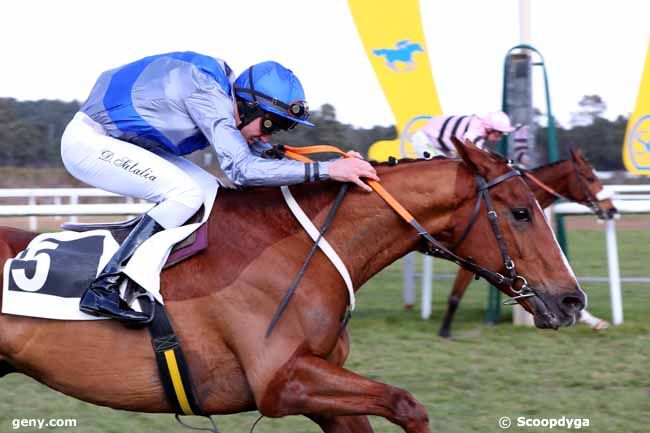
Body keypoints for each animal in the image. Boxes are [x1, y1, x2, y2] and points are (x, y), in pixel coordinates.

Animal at [0, 140, 584, 432]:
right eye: (521, 210)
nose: (571, 300)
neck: (303, 247)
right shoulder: (281, 383)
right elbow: (406, 403)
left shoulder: (322, 391)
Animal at [438, 148, 616, 338]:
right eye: (590, 178)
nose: (611, 209)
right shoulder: (474, 257)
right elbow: (455, 296)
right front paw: (445, 331)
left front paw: (592, 320)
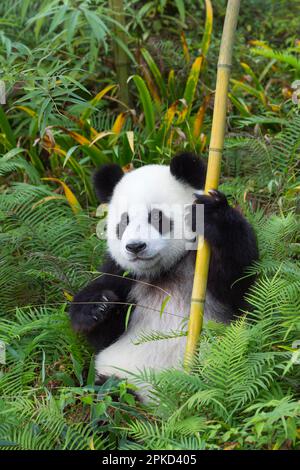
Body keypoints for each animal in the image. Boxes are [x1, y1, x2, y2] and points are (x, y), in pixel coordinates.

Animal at [69, 152, 258, 394]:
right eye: (124, 221)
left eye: (156, 217)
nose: (136, 247)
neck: (162, 272)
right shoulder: (123, 275)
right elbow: (103, 336)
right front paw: (98, 305)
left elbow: (241, 283)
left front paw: (211, 212)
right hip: (116, 376)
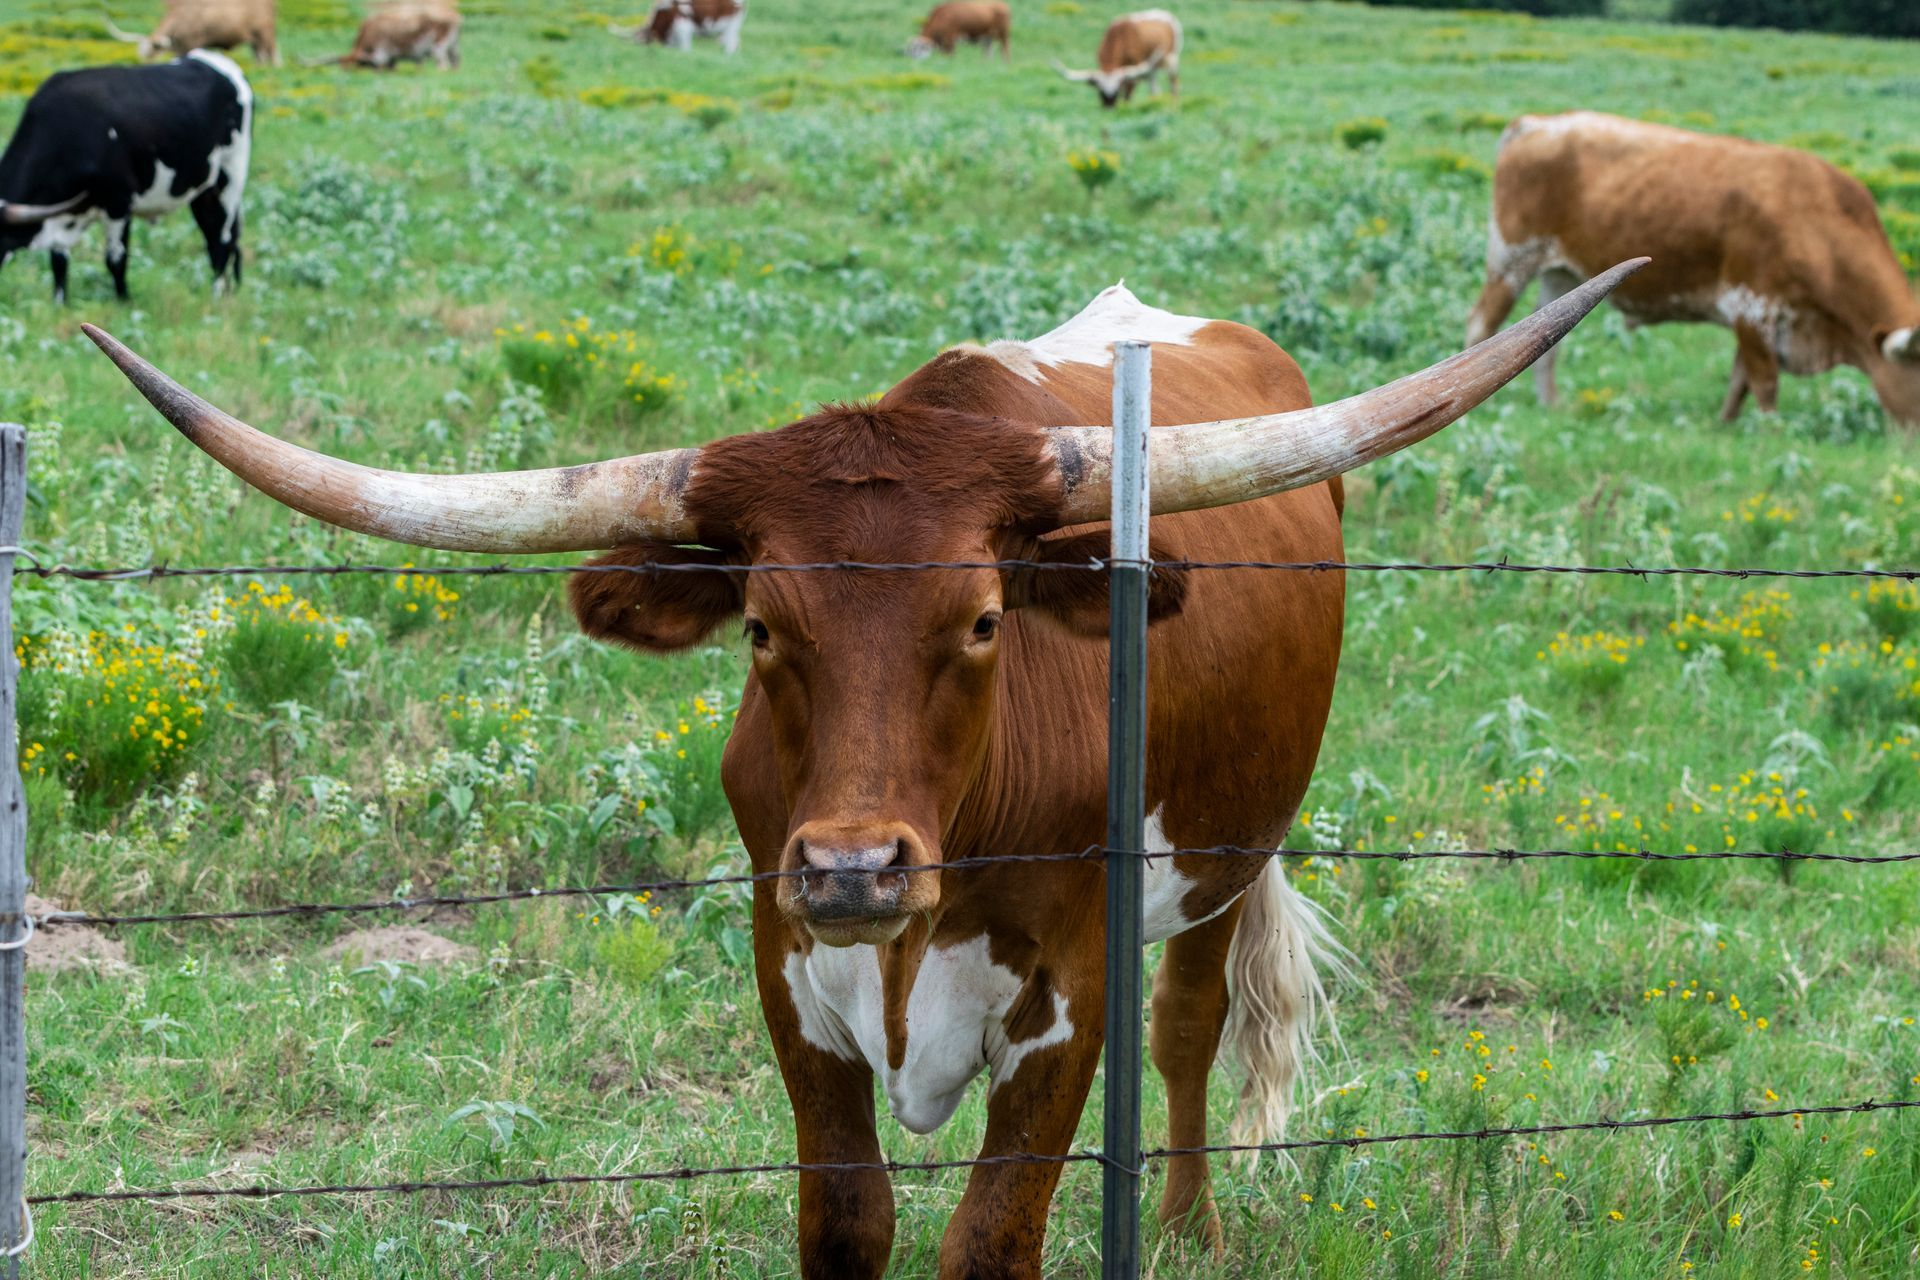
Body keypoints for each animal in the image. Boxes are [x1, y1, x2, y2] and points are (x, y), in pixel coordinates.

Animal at [0, 52, 250, 303]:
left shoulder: (119, 202)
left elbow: (115, 260)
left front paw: (123, 301)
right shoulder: (61, 213)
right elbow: (59, 263)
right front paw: (59, 303)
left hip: (229, 179)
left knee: (221, 242)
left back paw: (215, 297)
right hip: (202, 190)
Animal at [82, 260, 1638, 1277]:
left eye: (987, 619)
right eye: (764, 625)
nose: (852, 869)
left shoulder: (1063, 997)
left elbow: (993, 1232)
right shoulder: (787, 979)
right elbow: (848, 1220)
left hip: (1222, 857)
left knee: (1190, 1028)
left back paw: (1189, 1229)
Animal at [105, 0, 281, 68]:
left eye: (155, 51)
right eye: (142, 55)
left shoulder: (192, 43)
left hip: (265, 33)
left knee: (272, 57)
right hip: (255, 40)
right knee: (260, 58)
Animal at [305, 2, 462, 70]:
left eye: (353, 67)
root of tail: (454, 15)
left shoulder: (382, 55)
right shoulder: (392, 59)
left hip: (438, 47)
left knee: (443, 65)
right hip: (453, 47)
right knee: (455, 63)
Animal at [1468, 112, 1920, 424]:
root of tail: (1537, 123)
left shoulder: (1753, 322)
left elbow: (1739, 382)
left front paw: (1725, 425)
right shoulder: (1752, 307)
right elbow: (1765, 384)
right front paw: (1770, 433)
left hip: (1561, 274)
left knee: (1546, 345)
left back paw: (1553, 406)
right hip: (1511, 261)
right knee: (1482, 325)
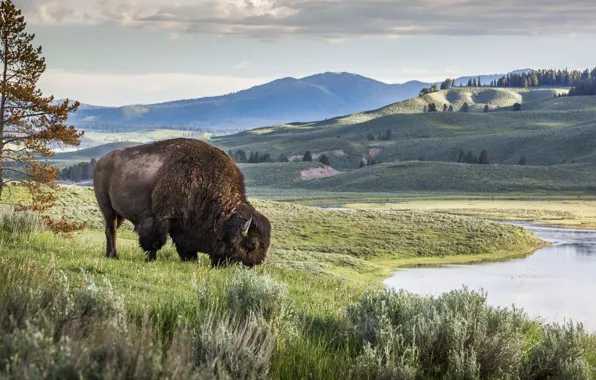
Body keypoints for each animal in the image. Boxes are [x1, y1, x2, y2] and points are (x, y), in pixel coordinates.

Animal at [92, 137, 272, 268]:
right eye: (251, 245)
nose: (252, 265)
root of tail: (100, 161)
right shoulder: (161, 218)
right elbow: (155, 240)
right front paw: (151, 259)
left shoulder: (183, 226)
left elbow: (184, 245)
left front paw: (194, 260)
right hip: (107, 208)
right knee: (111, 230)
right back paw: (113, 255)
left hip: (120, 213)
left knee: (111, 230)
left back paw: (110, 254)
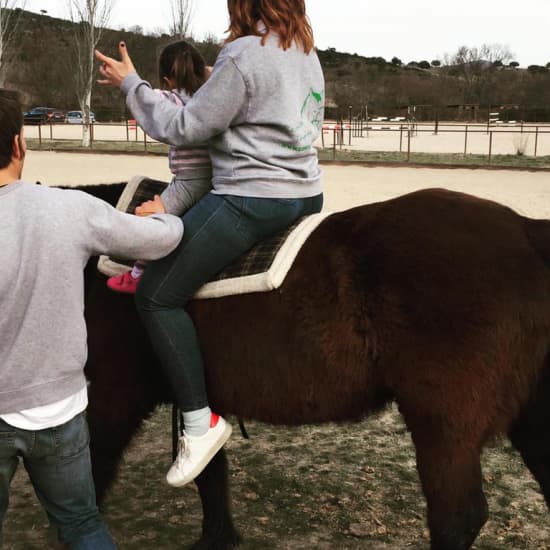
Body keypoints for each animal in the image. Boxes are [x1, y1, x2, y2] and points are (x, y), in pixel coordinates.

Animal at [80, 185, 550, 550]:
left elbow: (89, 476)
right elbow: (211, 475)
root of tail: (526, 233)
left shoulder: (112, 396)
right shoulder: (198, 397)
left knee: (456, 519)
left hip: (444, 424)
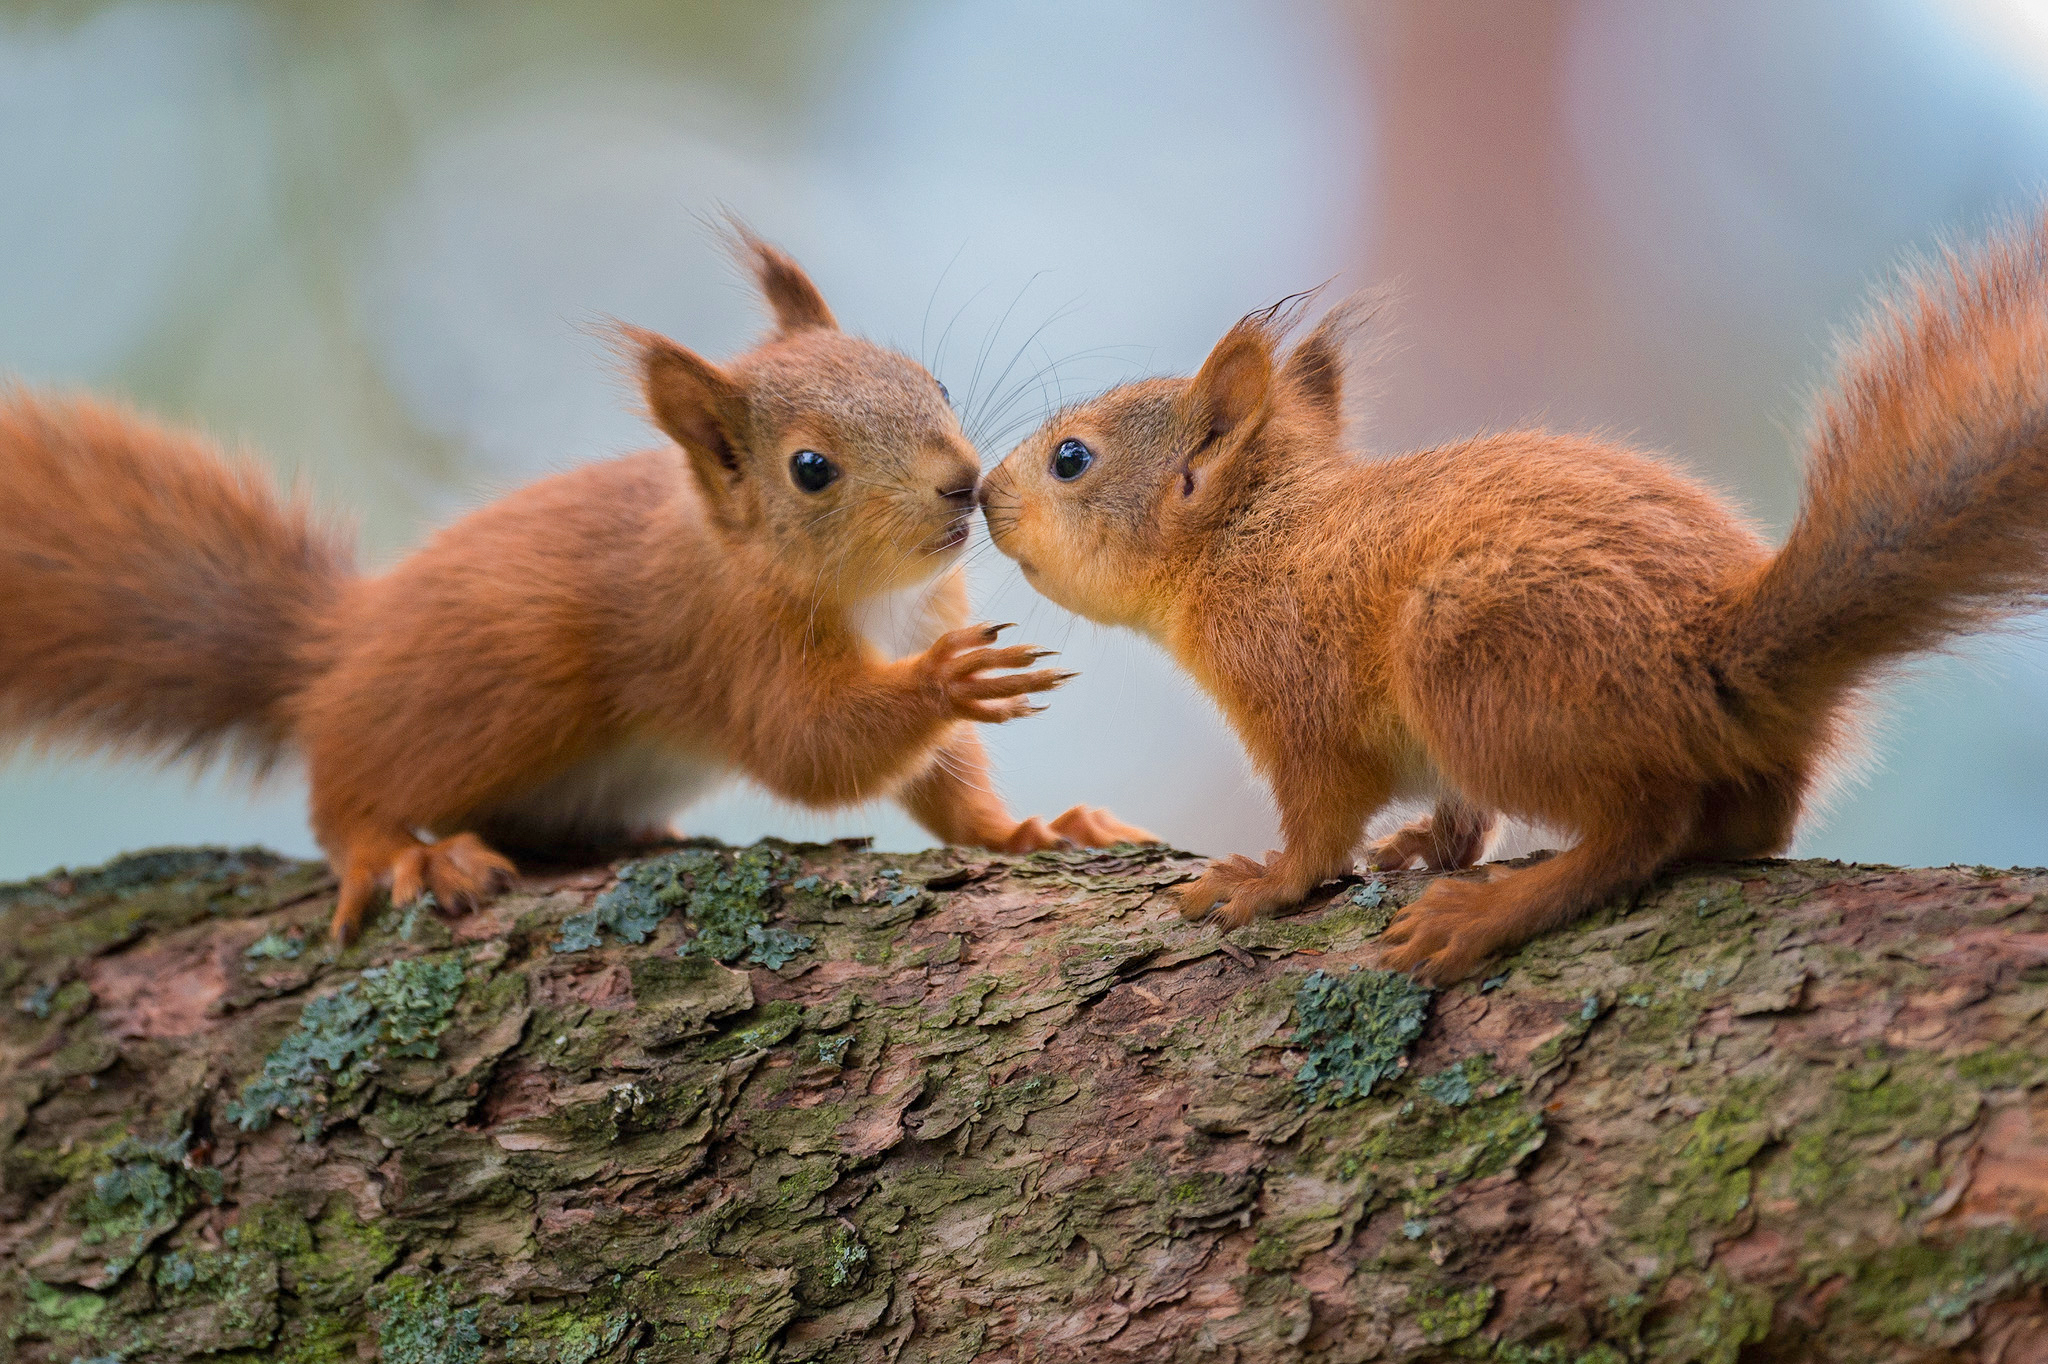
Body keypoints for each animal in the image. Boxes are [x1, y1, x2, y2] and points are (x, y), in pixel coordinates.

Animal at [0, 228, 1155, 943]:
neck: (873, 595)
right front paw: (949, 685)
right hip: (487, 692)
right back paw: (395, 849)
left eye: (931, 381)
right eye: (810, 469)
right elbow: (809, 746)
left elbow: (951, 789)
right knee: (342, 791)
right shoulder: (731, 641)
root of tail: (327, 653)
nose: (962, 483)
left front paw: (1028, 829)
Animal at [978, 210, 2048, 983]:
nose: (984, 495)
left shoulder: (1298, 695)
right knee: (1744, 827)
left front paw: (1263, 883)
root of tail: (1716, 656)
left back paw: (1496, 911)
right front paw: (1423, 843)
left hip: (1476, 666)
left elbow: (1320, 822)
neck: (1253, 539)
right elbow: (1459, 820)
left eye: (1071, 459)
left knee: (1642, 828)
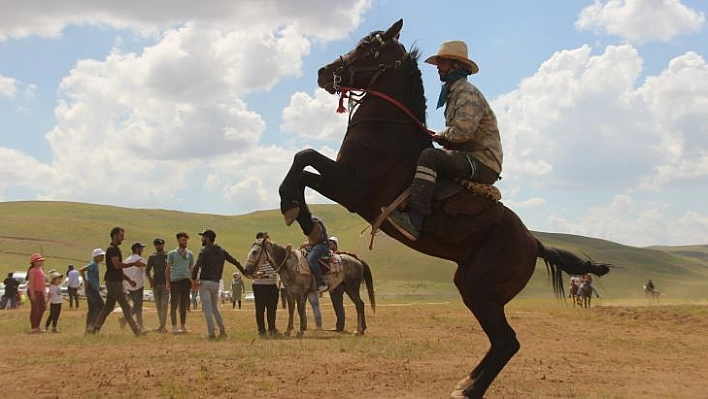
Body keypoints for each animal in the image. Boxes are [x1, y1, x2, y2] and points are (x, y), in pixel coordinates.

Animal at [276, 19, 608, 399]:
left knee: (507, 341)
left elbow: (304, 160)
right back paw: (467, 382)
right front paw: (302, 216)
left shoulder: (351, 188)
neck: (388, 130)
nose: (323, 72)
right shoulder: (346, 186)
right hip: (471, 288)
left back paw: (469, 389)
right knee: (501, 341)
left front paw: (295, 211)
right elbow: (304, 163)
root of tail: (532, 243)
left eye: (369, 49)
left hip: (481, 291)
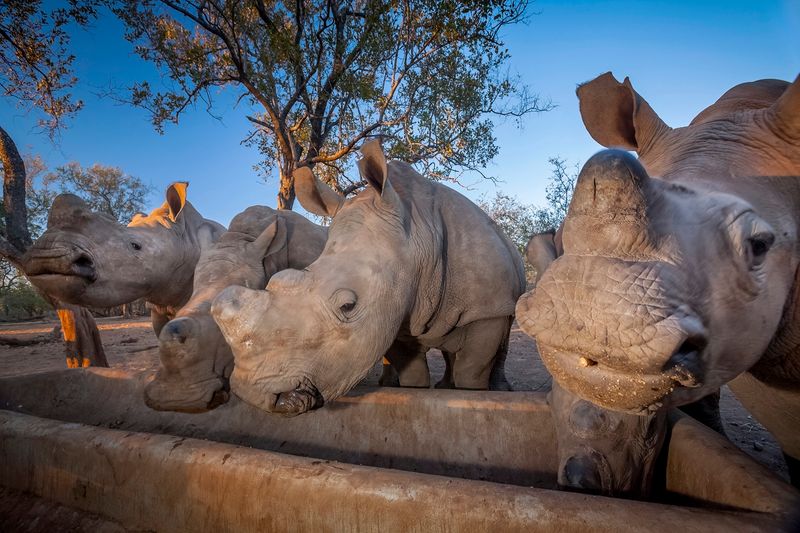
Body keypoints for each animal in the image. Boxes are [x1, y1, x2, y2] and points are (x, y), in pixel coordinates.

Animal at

Your goal: Go through the data and copy every line that includes "nose".

Answer area:
nose: (571, 300)
nose: (611, 209)
nose: (136, 247)
nose: (852, 869)
nose: (252, 265)
nose: (962, 483)
nose: (984, 495)
nose: (323, 72)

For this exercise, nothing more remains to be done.